Correlation Between Evolution Gaming and Gentor Resources
Can any of the company-specific risk be diversified away by investing in both Evolution Gaming and Gentor Resources at the same time? Although using a correlation coefficient on its own may not help to predict future stock returns, this module helps to understand the diversifiable risk of combining Evolution Gaming and Gentor Resources into the same portfolio, which is an essential part of the fundamental portfolio management process.
By analyzing existing cross correlation between Evolution Gaming Group and Gentor Resources, you can compare the effects of market volatilities on Evolution Gaming and Gentor Resources and check how they will diversify away market risk if combined in the same portfolio for a given time horizon. You can also utilize pair trading strategies of matching a long position in Evolution Gaming with a short position of Gentor Resources. Check out your portfolio center. Please also check ongoing floating volatility patterns of Evolution Gaming and Gentor Resources.
Diversification Opportunities for Evolution Gaming and Gentor Resources
0.0 | Correlation Coefficient |
Pay attention - limited upside
The 3 months correlation between Evolution and Gentor is 0.0. Overlapping area represents the amount of risk that can be diversified away by holding Evolution Gaming Group and Gentor Resources in the same portfolio, assuming nothing else is changed. The correlation between historical prices or returns on Gentor Resources and Evolution Gaming is a relative statistical measure of the degree to which these equity instruments tend to move together. The correlation coefficient measures the extent to which returns on Evolution Gaming Group are associated (or correlated) with Gentor Resources. Values of the correlation coefficient range from -1 to +1, where. The correlation of zero (0) is possible when the price movement of Gentor Resources has no effect on the direction of Evolution Gaming i.e., Evolution Gaming and Gentor Resources go up and down completely randomly.
Pair Corralation between Evolution Gaming and Gentor Resources
Assuming the 90 days horizon Evolution Gaming Group is expected to generate 0.64 times more return on investment than Gentor Resources. However, Evolution Gaming Group is 1.56 times less risky than Gentor Resources. It trades about -0.02 of its potential returns per unit of risk. Gentor Resources is currently generating about -0.06 per unit of risk. If you would invest 10,157 in Evolution Gaming Group on September 14, 2024 and sell it today you would lose (1,672) from holding Evolution Gaming Group or give up 16.46% of portfolio value over 90 days.

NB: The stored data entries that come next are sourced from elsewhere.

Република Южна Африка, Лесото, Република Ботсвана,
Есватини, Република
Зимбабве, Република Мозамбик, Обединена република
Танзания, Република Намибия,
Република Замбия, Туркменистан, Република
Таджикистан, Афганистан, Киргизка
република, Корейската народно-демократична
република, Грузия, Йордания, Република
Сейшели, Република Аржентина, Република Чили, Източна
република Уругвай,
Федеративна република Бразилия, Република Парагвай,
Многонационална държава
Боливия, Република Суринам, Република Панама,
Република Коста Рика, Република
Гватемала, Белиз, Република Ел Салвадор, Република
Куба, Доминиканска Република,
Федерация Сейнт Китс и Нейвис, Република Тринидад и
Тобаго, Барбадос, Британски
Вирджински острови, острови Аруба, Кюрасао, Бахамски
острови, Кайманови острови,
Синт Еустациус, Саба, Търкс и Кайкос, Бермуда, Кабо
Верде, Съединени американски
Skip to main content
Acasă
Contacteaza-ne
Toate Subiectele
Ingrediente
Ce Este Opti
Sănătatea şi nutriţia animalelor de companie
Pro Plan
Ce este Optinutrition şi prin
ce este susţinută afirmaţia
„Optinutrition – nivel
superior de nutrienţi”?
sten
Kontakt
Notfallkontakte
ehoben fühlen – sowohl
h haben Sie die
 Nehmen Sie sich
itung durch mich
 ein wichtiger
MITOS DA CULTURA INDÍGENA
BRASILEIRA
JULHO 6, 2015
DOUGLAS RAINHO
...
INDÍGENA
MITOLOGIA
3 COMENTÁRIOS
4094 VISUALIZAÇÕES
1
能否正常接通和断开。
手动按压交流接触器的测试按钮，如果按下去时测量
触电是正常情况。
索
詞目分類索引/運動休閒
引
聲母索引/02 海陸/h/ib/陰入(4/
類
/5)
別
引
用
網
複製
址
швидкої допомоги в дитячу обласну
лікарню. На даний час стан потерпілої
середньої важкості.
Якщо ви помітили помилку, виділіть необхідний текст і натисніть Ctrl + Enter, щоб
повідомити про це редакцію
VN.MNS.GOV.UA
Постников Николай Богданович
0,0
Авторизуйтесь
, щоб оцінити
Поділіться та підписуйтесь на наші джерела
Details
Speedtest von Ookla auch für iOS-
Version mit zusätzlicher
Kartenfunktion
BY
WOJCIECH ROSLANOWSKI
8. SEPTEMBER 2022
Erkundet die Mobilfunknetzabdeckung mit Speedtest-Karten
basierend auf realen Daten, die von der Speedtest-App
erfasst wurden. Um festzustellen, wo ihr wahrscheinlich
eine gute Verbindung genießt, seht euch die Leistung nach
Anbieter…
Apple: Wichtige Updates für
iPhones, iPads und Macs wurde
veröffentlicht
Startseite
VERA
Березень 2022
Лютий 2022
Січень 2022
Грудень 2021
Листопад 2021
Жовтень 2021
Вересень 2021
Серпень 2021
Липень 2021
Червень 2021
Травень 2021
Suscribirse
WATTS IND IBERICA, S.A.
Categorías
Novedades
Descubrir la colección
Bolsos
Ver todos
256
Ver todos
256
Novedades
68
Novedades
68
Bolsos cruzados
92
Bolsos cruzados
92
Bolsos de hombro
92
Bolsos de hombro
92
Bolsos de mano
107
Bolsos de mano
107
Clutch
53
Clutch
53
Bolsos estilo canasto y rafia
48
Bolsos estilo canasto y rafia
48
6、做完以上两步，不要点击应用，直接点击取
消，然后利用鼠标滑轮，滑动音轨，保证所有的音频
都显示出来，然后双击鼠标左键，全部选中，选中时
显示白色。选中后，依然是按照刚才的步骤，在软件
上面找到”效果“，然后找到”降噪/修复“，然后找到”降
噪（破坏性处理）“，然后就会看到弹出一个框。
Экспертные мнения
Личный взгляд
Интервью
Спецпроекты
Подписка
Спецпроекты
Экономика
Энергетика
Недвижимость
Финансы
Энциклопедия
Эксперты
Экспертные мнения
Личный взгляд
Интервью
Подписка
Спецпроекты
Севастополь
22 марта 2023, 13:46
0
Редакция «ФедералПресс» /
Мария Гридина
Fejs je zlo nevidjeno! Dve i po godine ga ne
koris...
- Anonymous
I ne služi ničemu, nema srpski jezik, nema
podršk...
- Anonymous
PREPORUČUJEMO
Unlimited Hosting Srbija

Time Period | 3 Months [change] |
Direction | Flat |
Strength | Insignificant |
Accuracy | 100.0% |
Values | Daily Returns |
Evolution Gaming Group vs. Gentor Resources
Performance |
Timeline |
Evolution Gaming |
Gentor Resources |
Evolution Gaming and Gentor Resources Volatility Contrast
Predicted Return Density |
Returns |
Pair Trading with Evolution Gaming and Gentor Resources
The main advantage of trading using opposite Evolution Gaming and Gentor Resources positions is that it hedges away some unsystematic risk. Because of two separate transactions, even if Evolution Gaming position performs unexpectedly, Gentor Resources can make up some of the losses. Pair trading also minimizes risk from directional movements in the market. For example, if an entire industry or sector drops because of unexpected headlines, the short position in Gentor Resources will offset losses from the drop in Gentor Resources' long position.Evolution Gaming vs. Galaxy Gaming | Evolution Gaming vs. Everi Holdings | Evolution Gaming vs. Intema Solutions | Evolution Gaming vs. 888 Holdings |
Gentor Resources vs. Merit Medical Systems | Gentor Resources vs. Evolution Gaming Group | Gentor Resources vs. Contagious Gaming | Gentor Resources vs. enVVeno Medical Corp |
Check out your portfolio center.Note that this page's information should be used as a complementary analysis to find the right mix of equity instruments to add to your existing portfolios or create a brand new portfolio. You can also try the Price Exposure Probability module to analyze equity upside and downside potential for a given time horizon across multiple markets.